Diaz made history in a quirky manner in the third inning. The reigning American League batting champion thought he walked on a 2-2 pitch from starting pitcher Mitchell Parker (5-4) and was called back as he was halfway to first base.
On the next delivery with a full count, he slashed a single to center, giving him hits in 20 straight games to break Jason Bartlett’s franchise record from 2009 and move his on-base streak to a career-high 29 games.
Siri hit solo shots in the second and sixth for his fifth career multi-homer game, his most recent coming on May 30 at home against the Oakland Athletics.
In his 15th start, starting pitcher Zach Eflin (4-5) threw six scoreless innings of four-hit ball to win for the first time since May 13. He struck out six and walked one.
Pete Fairbanks notched his 13th save in a hitless ninth.
Jonny DeLuca was 2-for-4 with a stolen base as the Rays improved to 3-1 on their six-game homestand.
Washington’s Jacob Young was 2-for-3 with a pair of doubles, a run and a stolen base as the club lost for the fourth straight time.
Parker allowed two runs and six hits. He struck out five and walked one.
Siri put the Rays ahead in the second when he led off by golfing an 86 mph slider from Parker inside the left field foul pole, a Statcast-estimated 405 feet.
Isaac Paredes later rapped an RBI single to drive in Randy Arozarena for a 2-0 lead.

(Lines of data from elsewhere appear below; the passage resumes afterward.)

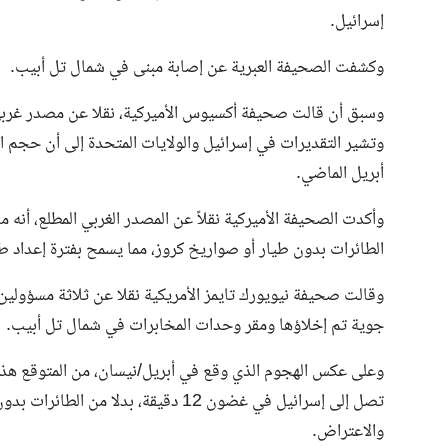
إسرائيل.
وكشفت الصحيفة العبرية عن إصابة مبنى في شمال تل أبيب.
وسبق أن قالت صحيفة أكسيوس الأميركية، نقلا عن مصدر غرب
وتشير التقديرات في إسرائيل والولايات المتحدة إلى أن حجم ا
أبريل الماضي.
وأكدت الصحيفة الأميركية نقلاً عن المصدر الغربي المطلع، أنه م
الطائرات بدون طيار أو صواريخ كروز، مما يسمح بفترة إعداد ط
وقالت صحيفة نيويورك تايمز الأمريكية نقلا عن ثلاثة مسؤولين
جوية تم إخلاؤها ومقر وحدات المخابرات في شمال تل أبيب.
وعلى عكس الهجوم الذي وقع في أبريل/نيسان، من المتوقع هذه ا
تصل إلى إسرائيل في غضون 12 دقيقة، ب
والاعتراض.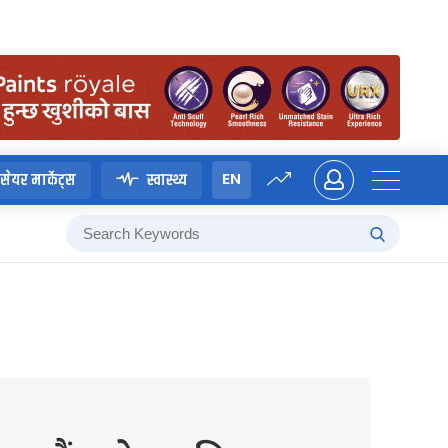
EN
सेयर मार्केट्स
स्वास्थ्य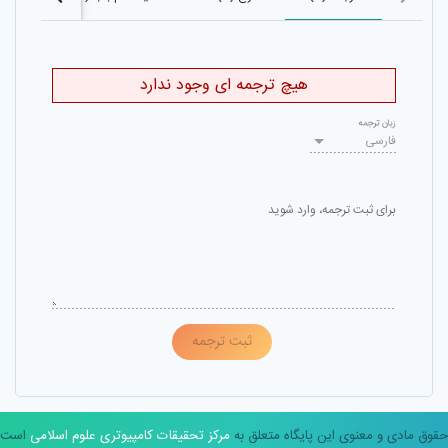
هیچ ترجمه ای وجود ندارد
زبان ترجمه
فارسی
برای ثبت ترجمه، وارد شوید
ثبت ترجمه
حقوق مادی و معنوی این پایگاه متعلق به
مرکز تحقیقات کامپیوتری علوم اسلامی
است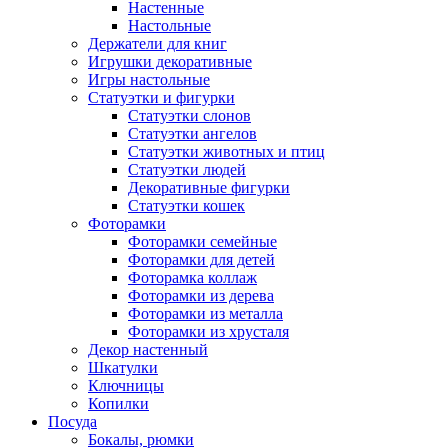
Настенные
Настольные
Держатели для книг
Игрушки декоративные
Игры настольные
Статуэтки и фигурки
Статуэтки слонов
Статуэтки ангелов
Статуэтки животных и птиц
Статуэтки людей
Декоративные фигурки
Статуэтки кошек
Фоторамки
Фоторамки семейные
Фоторамки для детей
Фоторамка коллаж
Фоторамки из дерева
Фоторамки из металла
Фоторамки из хрусталя
Декор настенный
Шкатулки
Ключницы
Копилки
Посуда
Бокалы, рюмки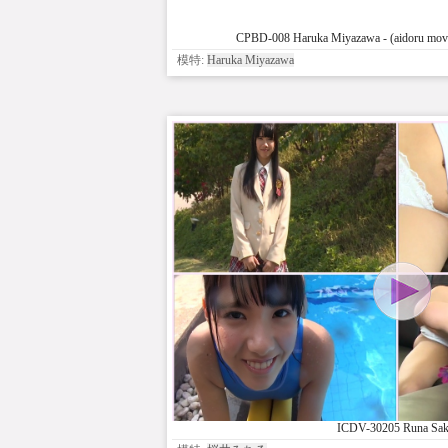
CPBD-008 Haruka Miyazawa - (aidoru mov
模特:
Haruka Miyazawa
ICDV-30205 Runa Sak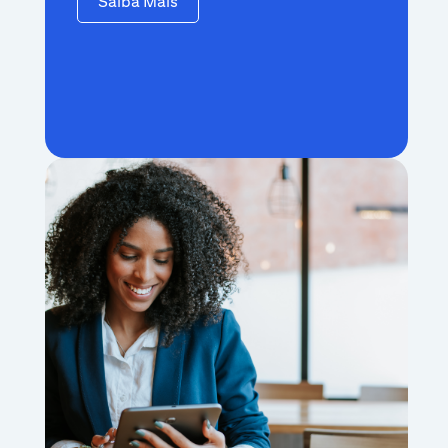
Saiba Mais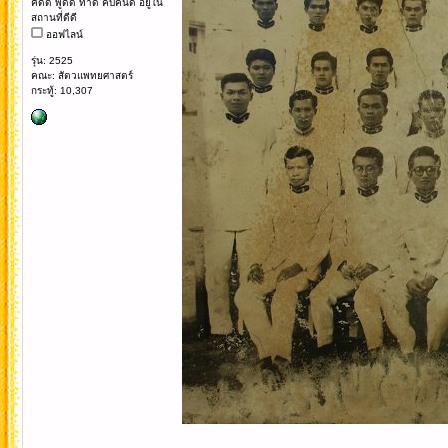
คิดดี พูดดี ทำดี คบคนดี อยู่ใน
สถานที่ดีดี
ออฟไลน์
รุ่น: 2525
คณะ: สัตวแพทยศาสตร์
กระทู้: 10,307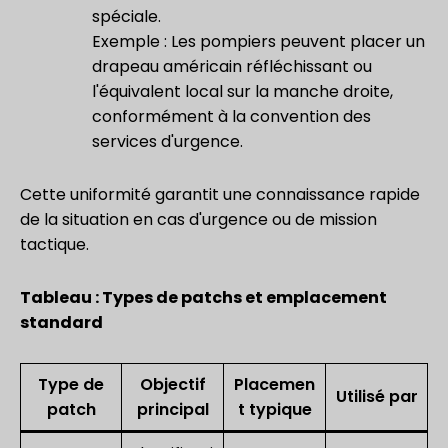
spéciale.
Exemple : Les pompiers peuvent placer un
drapeau américain réfléchissant ou
l'équivalent local sur la manche droite,
conformément à la convention des
services d'urgence.
Cette uniformité garantit une connaissance rapide
de la situation en cas d'urgence ou de mission
tactique.
Tableau : Types de patchs et emplacement
standard
Type de
Objectif
Placemen
Utilisé par
patch
principal
t typique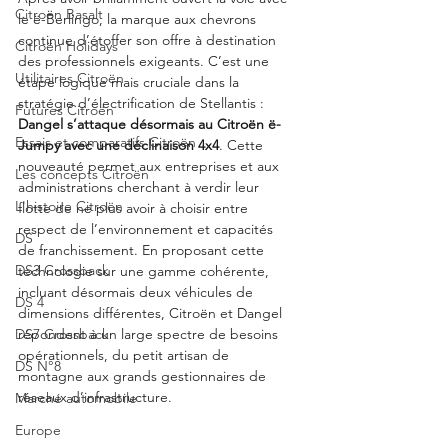
Citroën Basalt
le ë-Berlingo, la marque aux chevrons 
continue d’étoffer son offre à destination 
Citroën Holidays
des professionnels exigeants. C’est une 
Utilitaires Citroën
étape logique mais cruciale dans la 
stratégie d’électrification de Stellantis : 
Futures Citroën
Dangel s’attaque désormais au Citroën ë-
Essais et comparatifs Citroën
Jumpy avec une déclinaison 4x4
. Cette 
nouveauté permet aux entreprises et aux 
Les concepts Citroën
administrations cherchant à verdir leur 
L'histoire Citroën
flotte de ne plus avoir à choisir entre 
respect de l’environnement et capacités 
DS
de franchissement. En proposant cette 
DS3 Crossback
technologie sur une gamme cohérente, 
incluant désormais deux véhicules de 
DS 4
dimensions différentes, Citroën et Dangel 
répondent à un large spectre de besoins 
DS7 Crossback
opérationnels, du petit artisan de 
DS N°8
montagne aux grands gestionnaires de 
réseaux d’infrastructure.
Marché automobile
Europe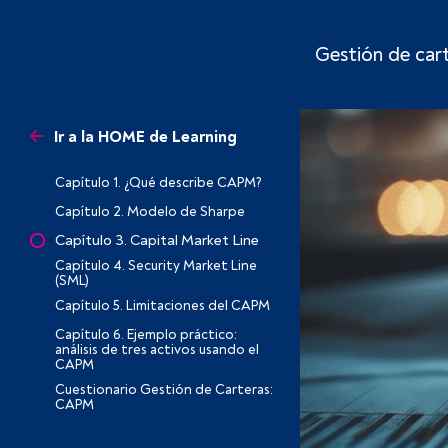
Gestión de ca
Ir a la HOME de Learning
Capítulo 1. ¿Qué describe CAPM?
Capítulo 2. Modelo de Sharpe
Capítulo 3. Capital Market Line
Capítulo 4. Security Market Line
(SML)
Capítulo 5. Limitaciones del CAPM
Capítulo 6. Ejemplo práctico:
análisis de tres activos usando el
CAPM
Cuestionario Gestión de Carteras:
CAPM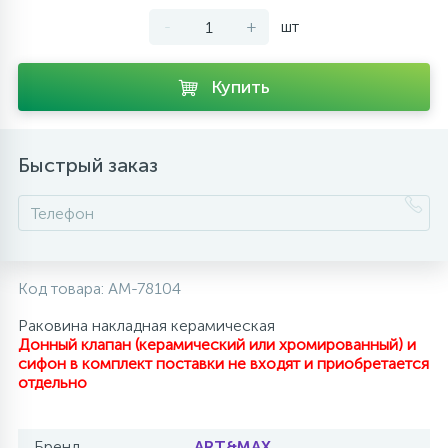
-
+
шт
10
Напольные смесители
Купить
19
Душевые системы
Быстрый заказ
Код товара:
AM-78104
Раковина накладная керамическая
Донный клапан (керамический или хромированный) и
сифон в комплект поставки не входят и приобретается
отдельно
Бренд
ART&MAX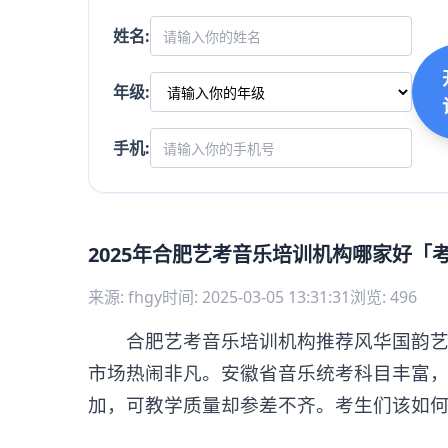
姓名:
年级:
手机:
2025年合肥艺考音乐培训机构哪家好「
来源: fhgy
时间: 2025-03-05 13:31:31
浏览: 496
合肥艺考音乐培训机构推荐风华国韵艺考
市场热闹非凡。安徽省音乐统考科目丰富
加，可教学质量却参差不齐。考生们该如何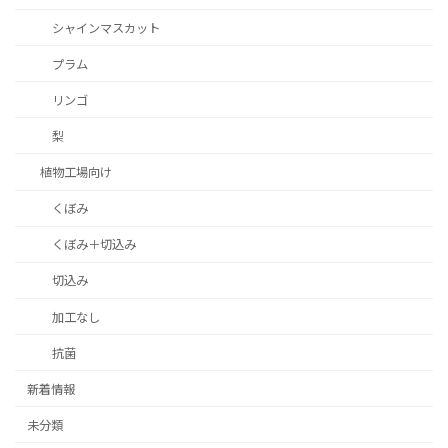
シャインマスカット
プラム
リンゴ
梨
植物工場向け
くぼみ
くぼみ＋切込み
切込み
加工なし
抗菌
新着情報
未分類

Washington got a one-out single from Ildemaro Vargas and a walk from Joey Meneses in the sixth, but Eflin hunkered down and got flyouts from Luis Garcia Jr. and Keibert Ruiz to close out his outing.
Siri greeted Nationals reliever Jacob Barnes with a vicious drive to center in the sixth for his 11th home run — a liner that traveled 428 feet — to make it 3-0.
In the top of the seventh, Young scored an unearned run when he stole third with two outs and scored on catcher Alex Jackson’s throwing error.
Fairbanks walked Ruiz with one out in the ninth, but DeLuca made a spectacular diving catch in right on Eddie Rosario’s liner before the right-hander induced a weak grounder to first by Nick Senzel for the save.